Sobre A vida modo de usar, ainda encontramos uma citação de Ítalo Calvino, numa folha de seda dobrada doze vezes. Os olhos já estão cansados de ler. Eis que os papéis e os envelopes parecem finalmente se esgotar. Será? Não se sabe mais qual foi lido e qual não. Não faz mais tanta diferença assim:

 

“Exemplo daquilo que chamo de hiper-romance é A vida, modo de usar, romance extremamente longo, mas construído com muitas histórias que se cruzam (não é por nada que no subtítulo traz romances no plural), renovando o prazer dos grandes ciclos à la Balzac.

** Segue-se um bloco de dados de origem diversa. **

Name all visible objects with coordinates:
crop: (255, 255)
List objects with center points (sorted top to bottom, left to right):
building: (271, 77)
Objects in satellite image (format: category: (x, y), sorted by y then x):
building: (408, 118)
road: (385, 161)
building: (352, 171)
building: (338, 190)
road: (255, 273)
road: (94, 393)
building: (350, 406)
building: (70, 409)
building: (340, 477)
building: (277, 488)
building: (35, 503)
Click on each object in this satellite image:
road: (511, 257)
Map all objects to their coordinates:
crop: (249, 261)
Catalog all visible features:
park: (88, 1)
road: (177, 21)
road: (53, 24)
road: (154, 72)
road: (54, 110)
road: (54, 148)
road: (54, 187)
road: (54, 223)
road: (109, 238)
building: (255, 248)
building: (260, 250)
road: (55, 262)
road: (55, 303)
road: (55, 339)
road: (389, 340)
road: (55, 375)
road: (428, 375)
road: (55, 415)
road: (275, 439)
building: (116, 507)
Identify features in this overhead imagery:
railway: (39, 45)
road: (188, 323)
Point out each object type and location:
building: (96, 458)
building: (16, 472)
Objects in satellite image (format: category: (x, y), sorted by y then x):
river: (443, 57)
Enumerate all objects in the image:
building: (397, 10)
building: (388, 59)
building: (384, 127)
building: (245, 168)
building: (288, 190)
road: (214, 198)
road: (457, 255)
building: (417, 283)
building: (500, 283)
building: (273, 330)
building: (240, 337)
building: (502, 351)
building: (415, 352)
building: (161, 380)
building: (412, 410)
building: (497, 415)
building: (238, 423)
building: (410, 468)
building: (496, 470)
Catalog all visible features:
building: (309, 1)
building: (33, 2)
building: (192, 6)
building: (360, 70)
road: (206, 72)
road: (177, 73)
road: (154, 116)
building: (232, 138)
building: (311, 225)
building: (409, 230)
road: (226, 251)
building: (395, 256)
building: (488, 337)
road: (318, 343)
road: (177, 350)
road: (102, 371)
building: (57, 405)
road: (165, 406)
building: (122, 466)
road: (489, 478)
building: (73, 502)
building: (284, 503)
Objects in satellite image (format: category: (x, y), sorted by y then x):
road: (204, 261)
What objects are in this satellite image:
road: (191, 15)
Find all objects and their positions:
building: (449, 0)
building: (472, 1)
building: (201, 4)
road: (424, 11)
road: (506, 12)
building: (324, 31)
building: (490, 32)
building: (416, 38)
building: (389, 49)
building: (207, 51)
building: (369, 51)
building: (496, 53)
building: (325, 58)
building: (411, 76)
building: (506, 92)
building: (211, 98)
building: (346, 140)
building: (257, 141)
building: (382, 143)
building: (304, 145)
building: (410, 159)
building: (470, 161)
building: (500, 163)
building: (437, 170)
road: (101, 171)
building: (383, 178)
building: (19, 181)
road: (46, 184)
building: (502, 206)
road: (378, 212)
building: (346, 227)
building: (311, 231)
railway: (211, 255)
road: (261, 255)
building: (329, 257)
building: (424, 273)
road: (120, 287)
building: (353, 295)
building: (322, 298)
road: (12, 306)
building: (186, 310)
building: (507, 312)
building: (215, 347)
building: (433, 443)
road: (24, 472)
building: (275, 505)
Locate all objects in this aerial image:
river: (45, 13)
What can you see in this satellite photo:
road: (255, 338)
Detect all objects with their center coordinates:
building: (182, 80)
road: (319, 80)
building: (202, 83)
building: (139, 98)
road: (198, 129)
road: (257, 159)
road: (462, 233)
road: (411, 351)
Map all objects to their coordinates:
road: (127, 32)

Creio que este livro (…) talvez seja o último verdadeiro acontecimento na história do romance. E isso por vários motivos: o incomensurável do projeto nada obstante realizado; a novidade do estilo literário; o compêndio de uma tradição narrativa e a suma enciclopédica de saberes que dão forma a uma imagem do mundo; o sentido do hoje que é igualmente feito com acumulações do passado e com a vertigem do vácuo; a contínua simultaneidade de ironia e angústia; em suma, a maneira pela qual a busca de um projeto estrutural e o imponderável da poesia se tornam uma só coisa.”

 

Calvino também está em algum lugar no meio das cartas que reviramos madrugada adentro. Speranza parece ter algum carinho especial por esse escritor, ou indiferença, pela forma como seus verbetes foram colados com calma. Figura importante da OuLiPo, tem seu livro mais conhecido, Se um viajante numa noite de inverno, influenciado na estrutura pelos preceitos da Oficina. Se um viajante… é sobre um Leitor que lê um romance chamado Se um viajante numa noite de inverno; nos capítulos ímpares temos a perspectiva do Leitor, nos pares acompanhamos o que o Leitor lê nas muitas versões que encontra do romance. A restrição da OuLiPo seria a de escrever um livro autorreferente, composto de vários primeiros capítulos de livros diferentes.

Ítalo Calvino
Ítalo Calvino

Já em O castelo dos destinos cruzados, peregrinos medievais se reúnem ao redor de uma mesa. Emudecidos pela travessia de um bosque, dispõem apenas de um baralho de tarô para contar suas histórias. O narrador se encarrega de interpretá-las a partir da sequência de cartas que o personagem escolhe para ilustrar sua vida. Em O castelo dos destinos cruzados, Calvino simboliza com o tarô a mão de combinações disponível ao enredo de qualquer conto; o tarô como talvez uma das mais antigas máquinas narrativas da Literatura Potencial.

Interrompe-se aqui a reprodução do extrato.